Brasil: redefinir a política externa

 

 

Ao chegar ao poder em janeiro de 2003, o governo Lula projetava, a princípio, a perspectiva de distanciamento das diretrizes neoliberais, executadas durante quase uma década com primor pela gestão antecessora, de matiz oficialmente socialdemocrata.

 

Contudo, isto não ocorreria, não obstante o fracasso da ideologia em todo o continente latino-americano, especialmente no México e, mais tarde, na Argentina. O Brasil mesmo, ao aplicá-la no alvorecer dos anos 90, passou por um dos momentos políticos mais difíceis da história republicana. A inédita destituição de um presidente, através de desgastante processo parlamentar, assinala bem aquele período.

 

Sem atentar para a própria história, os trabalhistas na presidência decidiram manter o conservadorismo e, desta maneira, não possibilitaram viabilizar segmentos da administração com norte progressista, a não ser na forma de prestidigitação perante o esperançoso eleitorado.

 

Nesse sentido, um dos setores governamentais onde se poderia enevoar aos olhos da opinião pública a ideologia neoliberal, fincada e aceita com surpreendente acolhida pelo trabalhismo, seria a política externa.

 

Ela seria de modo ilusório o contrapeso à política econômica. À população local, caberia a convivência com a sacrificante ortodoxia executada pelos Ministérios da Fazenda e do Planejamento e Orçamento, ao passo que restaria aos estrangeiros o contato com a heterodoxia na prática incorpórea efetuada pelo Ministério das Relações Exteriores de um novo país.

 

Como consequência da representação da imagem no exterior de um Brasil distinto do real, haveria um reflexo interno com efeitos entorpecedores na sociedade, notadamente na classe média: a desfocada percepção de que o país obtinha mais e mais respeito entre as grandes potências.

 

A materialização disso se representaria de dois modos, via: o exercício de uma diplomacia de caráter lúdico, voltada a transformar o Brasil de maneira gradativa de arena esportiva regional – XV Jogos Pan-Americanos de julho de 2007 – a mundial – Copa do Mundo de julho de 2014 e Jogos Olímpicos de julho de 2016.

 

Se bem planejadas e executadas, as três competições atrairiam a atenção de todo o globo e proporcionariam ao Brasil incremento econômico duradouro, através do turismo, por exemplo, e publicidade positiva.

 

Contudo, encerradas as duas fases do percurso esportivo, o balanço não é favorável, em vista dos altos custos e do descaso governamental com a infraestrutura de que se poderia beneficiar a maioria da população como o transporte ferroviário e metroviário;

 

Em segundo lugar, a laboração contínua destinada a obter um assento permanente no Conselho de Segurança da Organização das Nações Unidas.

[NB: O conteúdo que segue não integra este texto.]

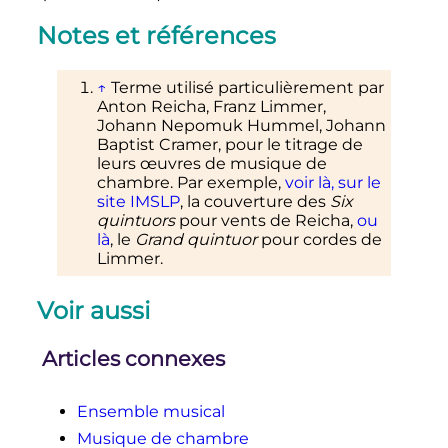
Notes et références
↑
Terme utilisé particulièrement par
Anton Reicha, Franz Limmer,
Johann Nepomuk Hummel, Johann
Baptist Cramer, pour le titrage de
leurs œuvres de musique de
chambre. Par exemple,
voir là, sur le
site IMSLP
, la couverture des
Six
quintuors
pour vents de Reicha,
ou
là
, le
Grand quintuor
pour cordes de
Limmer.
Voir aussi
Articles connexes
Ensemble musical
Musique de chambre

Malgrado faltarem ao país condições militares, econômicas e culturais, a aspiração tornou-se uma obsessão. Se atingida, seria naturalmente o ápice da atuação internacional do poder Executivo.

 

No entanto, as demais potências não vislumbram a necessidade de viabilizar o pleito do governo. Na visita cancelada aos Estados Unidos, o Brasil pretendia solicitar o apoio ao seu ingresso no Conselho de Segurança em hipotética reforma onusiana, uma vez que Washington havia reconhecido isto a Nova Déli em 2010.

 

Na recente Cúpula dos BRICS, Brasília novamente se frustrou, ao não lograr de forma aberta a consideração dos demais membros na defesa de uma nova composição do Conselho de Segurança, dado que há restrições atuais à ampliação por parte de Moscou e de Pequim.

 

Ante o quadro, o Brasil deveria centrar-se a partir de 2015 em iniciativas de alcance regional, onde as possibilidades de liderança lhe seriam mais favoráveis e, destarte, lhe assegurariam melhores condições de desenvoltura para sua projeção.

 

Virgílio Arraes é doutor em História das Relações Internacionais pela Universidade de Brasília e professor colaborador do Instituto de Relações Internacionais da mesma instituição.